● **WORK TO BE COMPLETED**: Go through the entries below. Copy out every line that contains "Васильева".

[Stored data entries]

--- --- ---

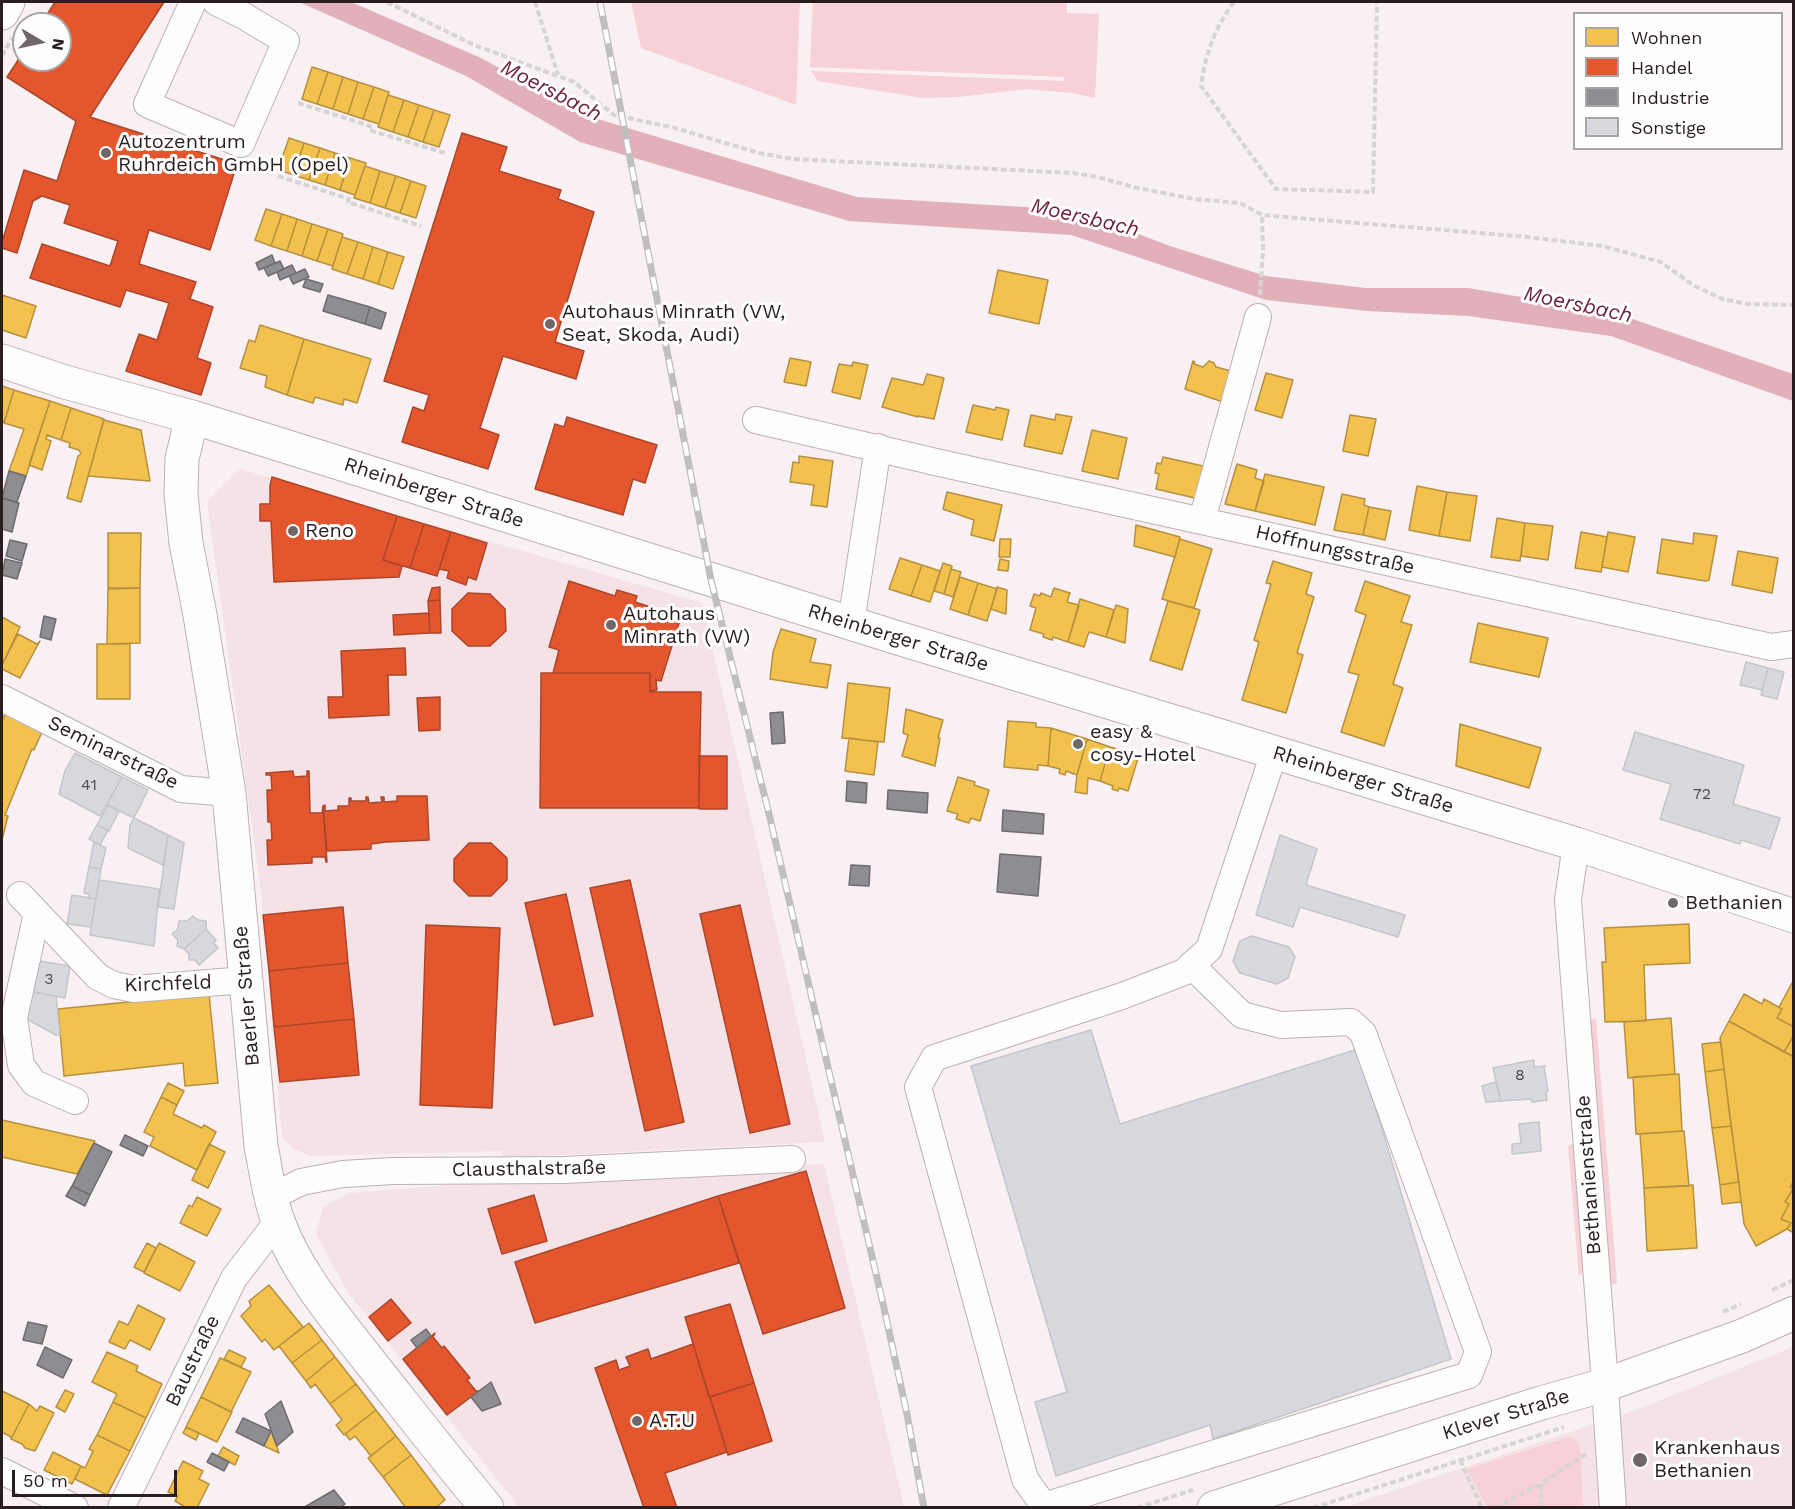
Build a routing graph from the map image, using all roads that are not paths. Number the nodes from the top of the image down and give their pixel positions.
1 (8, 2) edge
2 (193, 2) edge
3 (216, 2) edge
4 (2, 13) edge
5 (1258, 317) road end
6 (2, 361) edge
7 (192, 417) junction
8 (756, 420) dead end
9 (878, 447) junction
10 (1202, 520) junction
11 (850, 623) junction
12 (1794, 644) edge
13 (2, 698) edge
14 (1274, 753) junction
15 (229, 793) junction
16 (1576, 844) junction
17 (1794, 915) edge
18 (1191, 965) junction
19 (245, 980) junction
20 (75, 1101) dead end
21 (792, 1159) dead end
22 (274, 1209) junction
23 (1794, 1313) edge
24 (1605, 1385) junction
25 (2, 1471) edge
26 (75, 1508) edge
27 (121, 1508) edge
28 (487, 1508) edge
29 (1214, 1508) edge
30 (1613, 1508) edge

1 - 4 main road
2 - 3 street
5 - 10 street
6 - 7 main road, Rheinberger Straße
7 - 11 main road, Rheinberger Straße
7 - 15 main road, Baerler Straße
8 - 9 street, Hoffnungsstraße
9 - 10 street, Hoffnungsstraße
9 - 11 street
10 - 12 street, Hoffnungsstraße
11 - 14 main road, Rheinberger Straße
13 - 15 street, Seminarstraße
14 - 16 main road, Rheinberger Straße
14 - 18 street
15 - 19 main road, Baerler Straße
16 - 17 main road, Rheinberger Straße
16 - 24 street, Bethanienstraße
18 - 18 street
19 - 20 street, Kirchfeld
19 - 22 main road, Baerler Straße
21 - 22 street, Clausthalstraße
22 - 27 street, Baustraße
22 - 28 main road, Baerler Straße
23 - 24 main road, Klever Straße
24 - 29 main road, Klever Straße
24 - 30 street, Bethanienstraße
25 - 26 street

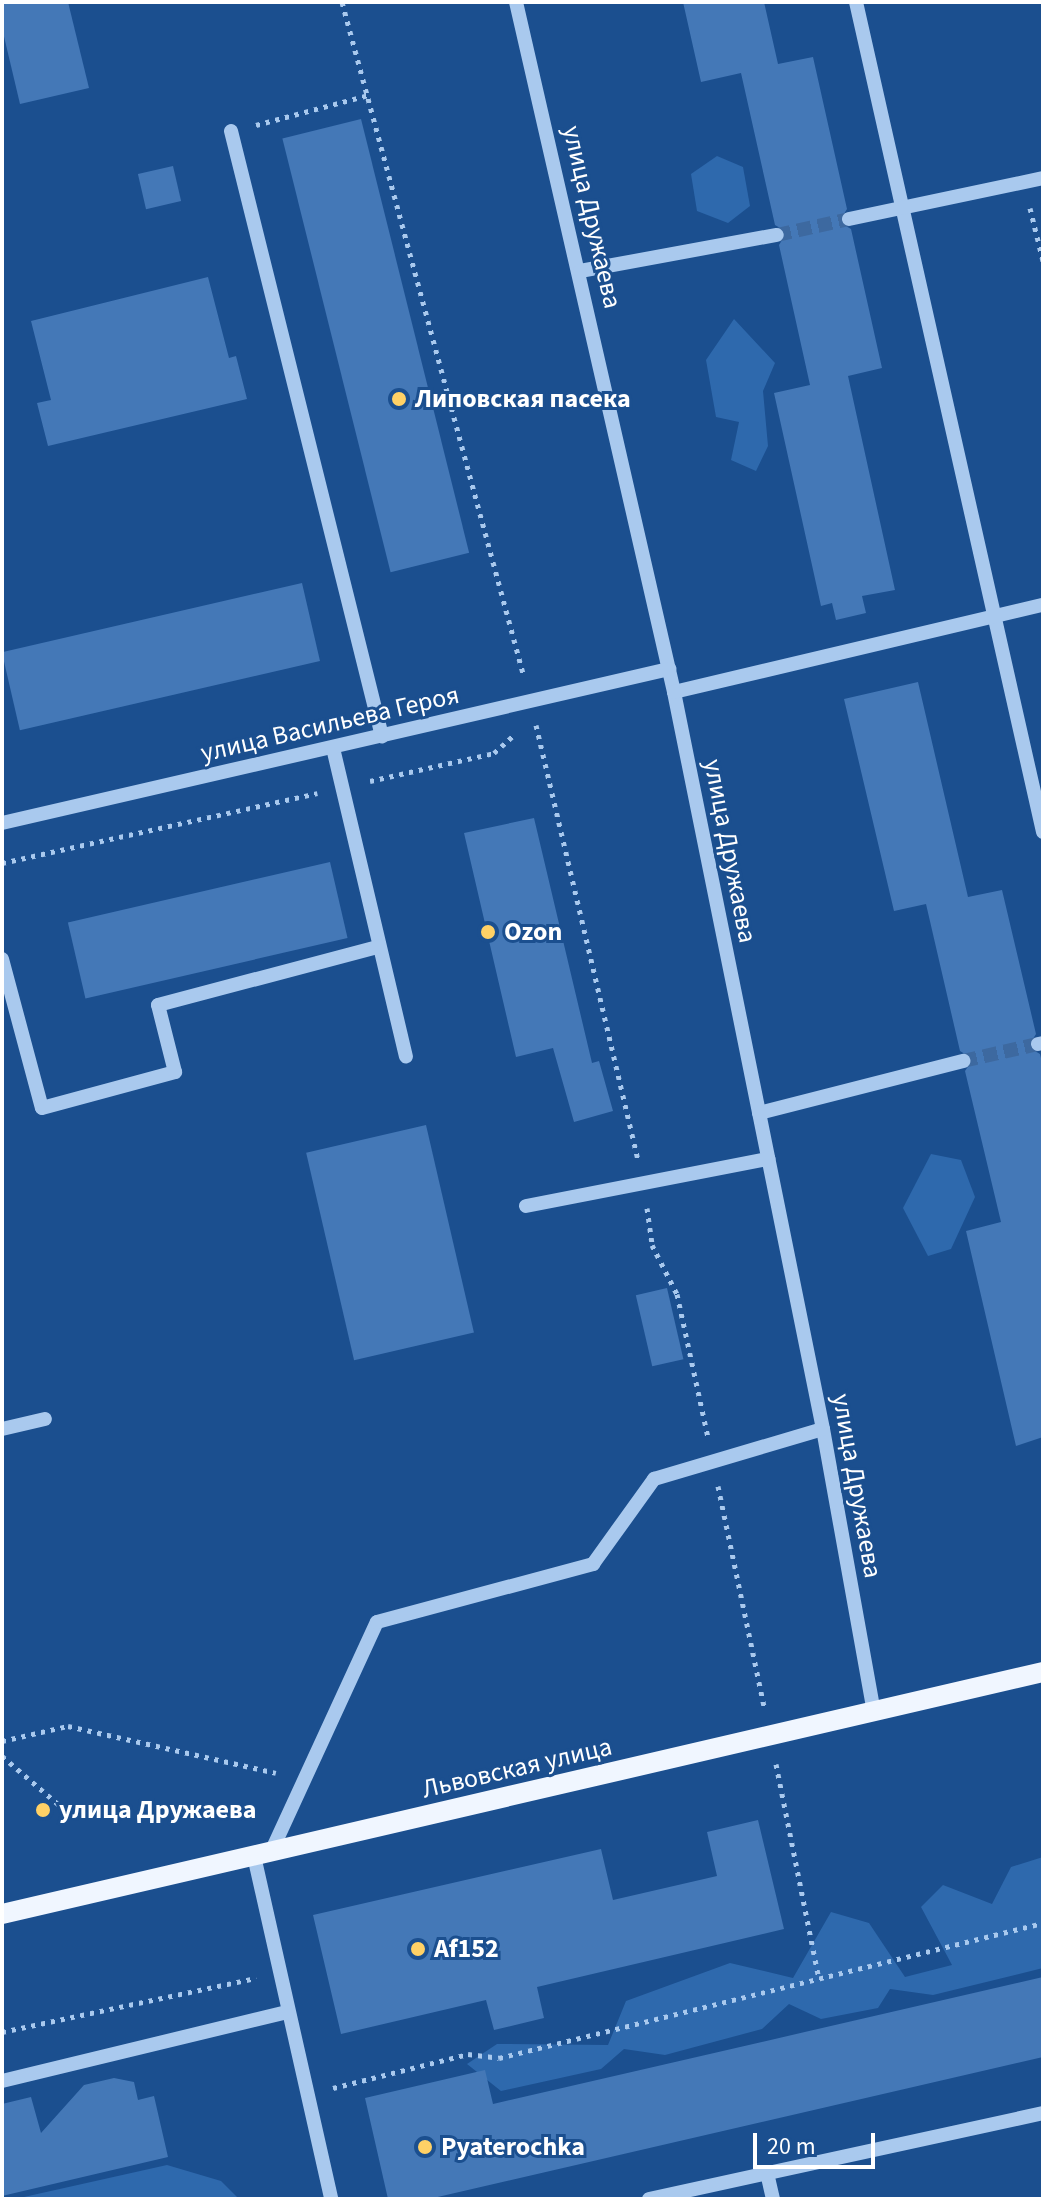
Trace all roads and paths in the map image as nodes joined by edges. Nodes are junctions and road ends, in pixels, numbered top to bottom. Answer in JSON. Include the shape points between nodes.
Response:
{"nodes":[{"id":1,"x":342,"y":2,"type":"edge"},
{"id":2,"x":516,"y":2,"type":"edge"},
{"id":3,"x":856,"y":2,"type":"edge"},
{"id":4,"x":369,"y":95,"type":"junction"},
{"id":5,"x":231,"y":131,"type":"joint"},
{"id":6,"x":1043,"y":178,"type":"edge"},
{"id":7,"x":1024,"y":182,"type":"junction"},
{"id":8,"x":904,"y":204,"type":"junction"},
{"id":9,"x":849,"y":219,"type":"tunnel mouth"},
{"id":10,"x":777,"y":235,"type":"tunnel mouth"},
{"id":11,"x":1043,"y":261,"type":"edge"},
{"id":12,"x":580,"y":271,"type":"junction"},
{"id":13,"x":1043,"y":605,"type":"edge"},
{"id":14,"x":996,"y":616,"type":"junction"},
{"id":15,"x":669,"y":669,"type":"junction"},
{"id":16,"x":674,"y":692,"type":"junction"},
{"id":17,"x":531,"y":702,"type":"junction"},
{"id":18,"x":382,"y":736,"type":"junction"},
{"id":19,"x":333,"y":748,"type":"junction"},
{"id":20,"x":342,"y":787,"type":"junction"},
{"id":21,"x":2,"y":823,"type":"edge"},
{"id":22,"x":1043,"y":832,"type":"edge"},
{"id":23,"x":2,"y":863,"type":"edge"},
{"id":24,"x":378,"y":947,"type":"junction"},
{"id":25,"x":2,"y":959,"type":"edge"},
{"id":26,"x":406,"y":1056,"type":"dead end"},
{"id":27,"x":963,"y":1061,"type":"tunnel mouth"},
{"id":28,"x":759,"y":1113,"type":"junction"},
{"id":29,"x":768,"y":1159,"type":"junction"},
{"id":30,"x":644,"y":1181,"type":"junction"},
{"id":31,"x":526,"y":1206,"type":"dead end"},
{"id":32,"x":45,"y":1419,"type":"dead end"},
{"id":33,"x":2,"y":1429,"type":"edge"},
{"id":34,"x":823,"y":1429,"type":"junction"},
{"id":35,"x":713,"y":1462,"type":"junction"},
{"id":36,"x":1043,"y":1672,"type":"edge"},
{"id":37,"x":874,"y":1713,"type":"junction"},
{"id":38,"x":771,"y":1737,"type":"junction"},
{"id":39,"x":2,"y":1741,"type":"edge"},
{"id":40,"x":2,"y":1756,"type":"edge"},
{"id":41,"x":305,"y":1780,"type":"junction"},
{"id":42,"x":72,"y":1816,"type":"dead end"},
{"id":43,"x":263,"y":1853,"type":"junction"},
{"id":44,"x":2,"y":1914,"type":"edge"},
{"id":45,"x":1043,"y":1923,"type":"edge"},
{"id":46,"x":280,"y":1973,"type":"junction"},
{"id":47,"x":819,"y":1979,"type":"junction"},
{"id":48,"x":288,"y":2012,"type":"junction"},
{"id":49,"x":2,"y":2032,"type":"edge"},
{"id":50,"x":2,"y":2081,"type":"edge"},
{"id":51,"x":307,"y":2095,"type":"junction"},
{"id":52,"x":1043,"y":2113,"type":"edge"},
{"id":53,"x":767,"y":2173,"type":"junction"},
{"id":54,"x":331,"y":2199,"type":"edge"},
{"id":55,"x":649,"y":2199,"type":"edge"},
{"id":56,"x":773,"y":2199,"type":"edge"}],
"edges":[{"from":1,"to":4,"type":"path"},
{"from":2,"to":12,"type":"street","name":"улица Дружаева"},
{"from":3,"to":8,"type":"street"},
{"from":4,"to":5,"type":"path"},
{"from":4,"to":17,"type":"path"},
{"from":5,"to":18,"type":"street"},
{"from":6,"to":7,"type":"street"},
{"from":7,"to":8,"type":"street"},
{"from":7,"to":11,"type":"path"},
{"from":8,"to":9,"type":"street"},
{"from":8,"to":14,"type":"street"},
{"from":10,"to":12,"type":"street"},
{"from":12,"to":15,"type":"street","name":"улица Дружаева"},
{"from":13,"to":14,"type":"street"},
{"from":14,"to":16,"type":"street"},
{"from":14,"to":22,"type":"street"},
{"from":15,"to":16,"type":"street","name":"улица Дружаева"},
{"from":15,"to":17,"type":"street","name":"улица Васильева Героя"},
{"from":16,"to":28,"type":"street","name":"улица Дружаева"},
{"from":17,"to":18,"type":"street","name":"улица Васильева Героя"},
{"from":18,"to":19,"type":"street","name":"улица Васильева Героя"},
{"from":19,"to":20,"type":"street"},
{"from":19,"to":21,"type":"street","name":"улица Васильева Героя"},
{"from":20,"to":23,"type":"path"},
{"from":20,"to":24,"type":"street"},
{"from":20,"to":30,"type":"path","via":[[494,753],[534,718]]},
{"from":24,"to":25,"type":"street","via":[[158,1005],[175,1072],[42,1108]]},
{"from":24,"to":26,"type":"street"},
{"from":27,"to":28,"type":"street"},
{"from":28,"to":29,"type":"street","name":"улица Дружаева"},
{"from":29,"to":30,"type":"street"},
{"from":29,"to":34,"type":"street","name":"улица Дружаева"},
{"from":30,"to":31,"type":"street"},
{"from":30,"to":35,"type":"path","via":[[652,1245],[677,1294]]},
{"from":32,"to":33,"type":"street"},
{"from":34,"to":35,"type":"street"},
{"from":34,"to":37,"type":"street","name":"улица Дружаева"},
{"from":35,"to":38,"type":"path"},
{"from":35,"to":41,"type":"street","via":[[654,1479],[593,1564],[377,1622]]},
{"from":36,"to":37,"type":"main road","name":"Львовская улица"},
{"from":37,"to":38,"type":"main road","name":"Львовская улица"},
{"from":38,"to":43,"type":"main road","name":"Львовская улица"},
{"from":38,"to":47,"type":"path"},
{"from":39,"to":41,"type":"path","via":[[68,1726]]},
{"from":40,"to":42,"type":"path"},
{"from":41,"to":43,"type":"street"},
{"from":43,"to":44,"type":"main road","name":"Львовская улица"},
{"from":43,"to":46,"type":"street"},
{"from":45,"to":47,"type":"path"},
{"from":46,"to":48,"type":"street"},
{"from":46,"to":49,"type":"path"},
{"from":47,"to":51,"type":"path","via":[[499,2058],[468,2054]]},
{"from":48,"to":50,"type":"street"},
{"from":48,"to":51,"type":"street"},
{"from":51,"to":54,"type":"street"},
{"from":52,"to":53,"type":"street"},
{"from":53,"to":55,"type":"street"},
{"from":53,"to":56,"type":"street"}]}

--- --- ---

● **RESULT**:
{"from":15,"to":17,"type":"street","name":"улица Васильева Героя"},
{"from":17,"to":18,"type":"street","name":"улица Васильева Героя"},
{"from":18,"to":19,"type":"street","name":"улица Васильева Героя"},
{"from":19,"to":21,"type":"street","name":"улица Васильева Героя"},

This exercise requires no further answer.